Assis à l'ombre le long de la route à Checacupe, nous attendons le prochain bus public pour Sicuani. Il est difficile de mettre des mots sur l'impression de pauvreté, délabrement et d'abandon que nous a laissé cette bourgade en bord de route. Nous patientons en donnant une seconde chance à la spécialité locale, la truite frite accompagnée de riz et pommes de terres. Une deuxième fois je ne la valide pas, il faut dire que l'extrême saleté de la cuisine n'inspire pas confiance !
La suite déroule à merveille, une improvisation parfaitement rodée. Nous commençons à comprendre comment fonctionne le Pérou. À Sicuani, nous changeons de terminal, dix minutes de marche et plutôt que de prendre un bus de grande ligne, nous attrapons un colectivo pour Juliaca. À peine arrivés, déjà partis. Les sacs sont chargés sur le toit et nous nous entassons à seize dans un minibus. Nous quittons la région de Cuzco par un col et rentrons dans celle de Puno. C'est la ligne de partage des eaux. D'où nous venons, elles coulent dans la vallée sud puis dans la vallée sacrée, passant Pisac, Urubamba, Ollantaytambo, le Macchu Picchu, puis poursuivant leur long voyage vers la forêt amazonienne, avant de rejoindre l'Atlantique. Là où nous allons, elles descendent les hauts plateaux, y ont creusé de profonds canyons et iront se jeter dans le Pacifique. Les hautes montagnes laissent place à des collines, puis les collines à de vastes plaines. À 3800m, nous roulons vers le sud en traversant des steppes d'altitude, à l'herbe jaunie par la sécheresse. Ce ne sont plus seulement des lamas qui y broutent, mais aussi des vaches de couleur taupe. En quelques dizaines de kilomètres, nous avons totalement changé d'environnement.

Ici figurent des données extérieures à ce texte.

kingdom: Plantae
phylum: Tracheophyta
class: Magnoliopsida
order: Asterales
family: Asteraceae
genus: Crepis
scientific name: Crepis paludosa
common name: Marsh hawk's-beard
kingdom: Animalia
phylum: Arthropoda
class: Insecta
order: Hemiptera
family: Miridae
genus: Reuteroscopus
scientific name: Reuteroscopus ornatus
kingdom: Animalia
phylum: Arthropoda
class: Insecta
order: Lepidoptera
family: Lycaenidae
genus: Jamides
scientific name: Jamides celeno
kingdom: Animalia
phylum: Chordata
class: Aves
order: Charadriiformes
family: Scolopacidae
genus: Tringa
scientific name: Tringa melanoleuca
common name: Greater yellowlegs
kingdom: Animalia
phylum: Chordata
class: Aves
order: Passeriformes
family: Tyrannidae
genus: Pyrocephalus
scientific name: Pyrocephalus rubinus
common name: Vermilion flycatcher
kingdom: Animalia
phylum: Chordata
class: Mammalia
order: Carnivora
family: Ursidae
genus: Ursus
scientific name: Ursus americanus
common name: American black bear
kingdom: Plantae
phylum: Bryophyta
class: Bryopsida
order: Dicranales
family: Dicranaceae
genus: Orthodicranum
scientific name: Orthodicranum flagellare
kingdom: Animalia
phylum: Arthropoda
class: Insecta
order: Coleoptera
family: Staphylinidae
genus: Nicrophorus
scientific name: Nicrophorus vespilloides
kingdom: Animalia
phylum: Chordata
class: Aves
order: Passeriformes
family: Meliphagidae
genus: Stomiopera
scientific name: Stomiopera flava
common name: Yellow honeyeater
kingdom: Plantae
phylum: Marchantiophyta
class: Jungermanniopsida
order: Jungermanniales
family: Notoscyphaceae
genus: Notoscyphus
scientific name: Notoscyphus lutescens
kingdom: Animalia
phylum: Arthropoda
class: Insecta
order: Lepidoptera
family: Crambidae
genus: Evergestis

Juliaca, nous traversons une affreuse zone d'urbanisation. Les lots en construction sont mis en vente, il n'y a pas de routes, pas de fenêtres ni de portes aux minuscules maisons en parpaings. Les barres de fer dépassent de tous les toits. Et pourtant, au milieu de cette zone fantôme, certains ont déjà emménagé. D'un portail entrouvert, des enfants sortent au milieu de cet immense chantier. Quelques commerces se sont installés, essentiellement des ferreteria, mini-markets, bodeguitas, cementeria. L'ensemble, rouge et poussiéreux, sent la misère. Au passage d'un pont, nous apercevons des femmes et enfants dans le fleuve en train de faire leur lessive. Certains ont garé leurs voitures sur les berges sèches pour venir accomplir cette tâche familiale. Juliaca est un véritable bordel à ciel ouvert. Le pire que l'on ai vu depuis le début du voyage. Les rues sont blindées de voitures, le monde s'agglutine sur les trottoirs, l'air est gris et pue la pollution. Je propose à Béa de changer nos plans et d'y rester dormir, elle refuse catégoriquement. Surprenant ! Au centre, nous nous faisons guider jusqu'au prochain terminal par un péruvien de notre trajet. Merci à lui, sans ça nous aurions eu du mal. Nous montons dans un nouveau colectivo, il n'attendaient plus que deux personnes, c'est parfait, on est déjà reparti. Transition de cinq minutes, il ne reste plus que quarante-cinq kilomètres pour arriver à Puno.